In post-war Smoke (street slang for London), a certain world-class creeper (cat burglar) would like to get unbent (go straight), only there’s MI5 threatening GBH (grievous bodily harm).
It’s been three years since the end of hostilities, but young Jethro, that nonpareil among thieves, is still painfully engaged in his unequal struggle with Colonel William Walsingham. The boss of MI5 has stuff on Jethro that can land him in lock-up, where his elegant form will be subjected to the usual unspeakable indignities. Which means that when Walsingham says jump, Jethro says which roof and what exactly am I expected to steal for king and country. This time it’s a master file, detailing the membership of a secret organization engaged in fomenting political unrest. The New Order of Britain party won’t use the word, but Fascism is “what oozes out of every pore.” Sharing (understandably) MI5’s dim view of the NOB is another shadowy organization, the clandestine Cabal—vigilant, militant, Jewish.
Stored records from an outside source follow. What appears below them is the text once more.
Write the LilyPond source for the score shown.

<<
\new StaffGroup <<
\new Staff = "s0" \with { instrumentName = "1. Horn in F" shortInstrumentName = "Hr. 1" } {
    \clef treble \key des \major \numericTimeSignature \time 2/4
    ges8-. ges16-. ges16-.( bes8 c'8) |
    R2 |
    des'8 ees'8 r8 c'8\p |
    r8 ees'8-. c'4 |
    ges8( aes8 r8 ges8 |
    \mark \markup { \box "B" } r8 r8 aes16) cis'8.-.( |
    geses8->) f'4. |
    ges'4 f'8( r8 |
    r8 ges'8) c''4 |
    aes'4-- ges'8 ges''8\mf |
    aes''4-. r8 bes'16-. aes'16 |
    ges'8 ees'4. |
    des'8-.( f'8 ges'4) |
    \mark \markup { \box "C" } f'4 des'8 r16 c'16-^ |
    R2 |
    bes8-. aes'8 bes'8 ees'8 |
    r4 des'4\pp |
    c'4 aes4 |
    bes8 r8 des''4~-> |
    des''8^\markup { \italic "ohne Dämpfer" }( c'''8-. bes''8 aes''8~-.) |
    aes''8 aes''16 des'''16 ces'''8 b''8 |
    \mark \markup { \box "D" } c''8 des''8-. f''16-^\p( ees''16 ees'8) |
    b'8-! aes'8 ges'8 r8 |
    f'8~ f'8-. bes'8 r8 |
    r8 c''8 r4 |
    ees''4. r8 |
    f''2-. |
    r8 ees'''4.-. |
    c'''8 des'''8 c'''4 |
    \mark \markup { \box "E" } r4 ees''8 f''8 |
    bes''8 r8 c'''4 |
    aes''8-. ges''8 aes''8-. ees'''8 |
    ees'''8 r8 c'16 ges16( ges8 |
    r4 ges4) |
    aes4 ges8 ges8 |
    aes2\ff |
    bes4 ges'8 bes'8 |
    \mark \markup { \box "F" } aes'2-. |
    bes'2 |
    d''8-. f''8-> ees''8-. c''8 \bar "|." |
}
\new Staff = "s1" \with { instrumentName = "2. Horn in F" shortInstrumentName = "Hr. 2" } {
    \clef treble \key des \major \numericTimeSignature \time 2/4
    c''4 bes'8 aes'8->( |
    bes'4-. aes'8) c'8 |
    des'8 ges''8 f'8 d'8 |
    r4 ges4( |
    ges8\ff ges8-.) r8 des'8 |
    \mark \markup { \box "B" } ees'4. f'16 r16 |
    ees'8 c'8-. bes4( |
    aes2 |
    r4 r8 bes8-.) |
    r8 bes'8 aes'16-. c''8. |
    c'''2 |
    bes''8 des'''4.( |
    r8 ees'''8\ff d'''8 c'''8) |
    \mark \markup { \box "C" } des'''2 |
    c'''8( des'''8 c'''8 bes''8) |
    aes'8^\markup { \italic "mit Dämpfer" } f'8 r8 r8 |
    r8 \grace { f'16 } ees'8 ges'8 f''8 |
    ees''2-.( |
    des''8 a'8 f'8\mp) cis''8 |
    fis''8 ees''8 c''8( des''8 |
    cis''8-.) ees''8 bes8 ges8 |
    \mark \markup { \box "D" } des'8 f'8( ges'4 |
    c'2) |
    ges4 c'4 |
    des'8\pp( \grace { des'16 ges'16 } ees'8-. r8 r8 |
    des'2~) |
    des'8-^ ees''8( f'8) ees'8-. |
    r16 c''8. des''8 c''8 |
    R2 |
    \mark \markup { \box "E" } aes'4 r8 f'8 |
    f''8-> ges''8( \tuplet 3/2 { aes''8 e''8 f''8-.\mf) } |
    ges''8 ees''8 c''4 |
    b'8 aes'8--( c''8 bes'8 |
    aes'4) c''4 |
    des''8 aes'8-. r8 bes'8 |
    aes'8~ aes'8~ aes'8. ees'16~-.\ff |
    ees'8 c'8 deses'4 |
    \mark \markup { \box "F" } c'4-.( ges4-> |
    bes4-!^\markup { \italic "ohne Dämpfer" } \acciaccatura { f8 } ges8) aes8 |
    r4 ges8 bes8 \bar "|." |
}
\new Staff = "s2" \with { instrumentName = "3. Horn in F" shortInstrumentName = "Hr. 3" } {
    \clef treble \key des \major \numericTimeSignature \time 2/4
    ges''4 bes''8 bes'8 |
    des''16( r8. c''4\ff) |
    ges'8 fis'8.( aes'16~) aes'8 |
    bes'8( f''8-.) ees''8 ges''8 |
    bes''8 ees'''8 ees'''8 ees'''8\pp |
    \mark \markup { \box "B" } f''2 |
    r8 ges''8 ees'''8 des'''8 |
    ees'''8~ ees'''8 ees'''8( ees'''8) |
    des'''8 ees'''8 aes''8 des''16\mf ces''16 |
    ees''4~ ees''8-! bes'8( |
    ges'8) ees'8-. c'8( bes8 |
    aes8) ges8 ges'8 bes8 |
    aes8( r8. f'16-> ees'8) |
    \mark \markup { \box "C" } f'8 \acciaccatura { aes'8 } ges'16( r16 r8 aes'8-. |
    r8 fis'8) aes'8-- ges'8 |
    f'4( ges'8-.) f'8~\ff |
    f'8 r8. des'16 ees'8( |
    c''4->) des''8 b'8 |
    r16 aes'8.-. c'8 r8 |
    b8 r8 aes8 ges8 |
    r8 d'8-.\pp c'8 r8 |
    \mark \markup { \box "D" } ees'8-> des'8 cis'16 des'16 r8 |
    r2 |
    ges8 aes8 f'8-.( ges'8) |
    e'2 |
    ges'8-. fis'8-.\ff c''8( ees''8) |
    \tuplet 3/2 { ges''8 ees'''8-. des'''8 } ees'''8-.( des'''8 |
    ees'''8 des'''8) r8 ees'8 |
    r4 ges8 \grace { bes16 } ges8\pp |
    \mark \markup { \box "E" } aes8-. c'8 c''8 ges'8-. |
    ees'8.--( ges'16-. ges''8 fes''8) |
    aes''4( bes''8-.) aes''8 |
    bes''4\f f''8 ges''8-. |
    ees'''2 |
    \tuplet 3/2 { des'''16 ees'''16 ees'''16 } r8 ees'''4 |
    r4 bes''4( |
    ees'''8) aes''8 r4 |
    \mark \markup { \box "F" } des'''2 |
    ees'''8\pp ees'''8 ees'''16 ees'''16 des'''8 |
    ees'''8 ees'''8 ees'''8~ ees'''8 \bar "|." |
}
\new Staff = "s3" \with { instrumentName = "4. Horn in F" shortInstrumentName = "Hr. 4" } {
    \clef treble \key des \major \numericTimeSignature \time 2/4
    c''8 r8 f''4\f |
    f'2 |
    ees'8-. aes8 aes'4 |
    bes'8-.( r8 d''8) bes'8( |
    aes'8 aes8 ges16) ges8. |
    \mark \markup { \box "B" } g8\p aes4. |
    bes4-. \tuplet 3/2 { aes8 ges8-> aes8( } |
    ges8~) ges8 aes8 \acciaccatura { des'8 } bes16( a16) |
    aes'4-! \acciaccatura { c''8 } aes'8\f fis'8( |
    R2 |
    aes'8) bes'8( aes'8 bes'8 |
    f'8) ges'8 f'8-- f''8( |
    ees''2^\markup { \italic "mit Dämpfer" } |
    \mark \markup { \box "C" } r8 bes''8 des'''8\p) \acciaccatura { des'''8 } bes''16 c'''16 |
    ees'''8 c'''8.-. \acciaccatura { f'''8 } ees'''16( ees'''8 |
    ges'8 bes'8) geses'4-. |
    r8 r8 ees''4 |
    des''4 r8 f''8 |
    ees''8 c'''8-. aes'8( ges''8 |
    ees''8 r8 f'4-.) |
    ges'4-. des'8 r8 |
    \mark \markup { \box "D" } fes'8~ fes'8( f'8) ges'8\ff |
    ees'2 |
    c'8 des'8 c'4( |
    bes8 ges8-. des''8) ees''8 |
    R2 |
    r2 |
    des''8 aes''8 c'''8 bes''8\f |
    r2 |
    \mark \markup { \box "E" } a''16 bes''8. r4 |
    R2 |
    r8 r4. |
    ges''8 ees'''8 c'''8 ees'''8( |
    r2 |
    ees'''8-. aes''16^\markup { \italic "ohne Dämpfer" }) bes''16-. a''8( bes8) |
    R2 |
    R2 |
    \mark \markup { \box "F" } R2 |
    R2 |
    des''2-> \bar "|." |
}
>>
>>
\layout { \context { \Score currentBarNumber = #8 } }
The Cabal, too, wants that tell-tale master file, and, like MI5, it knows just the right “cat” to tap. So there’s Jethro, high-pressured by both to take on the same larcenous gig. For the sake of efficiency and the greater good, you’d think one might consider backing off. Oh, really? How’s-yer-father (street slang for “no way”).
Though Jethro continues to charm, some loose plotting keeps this from measuring up to his swift and sparkling debut (Smoke, 2002).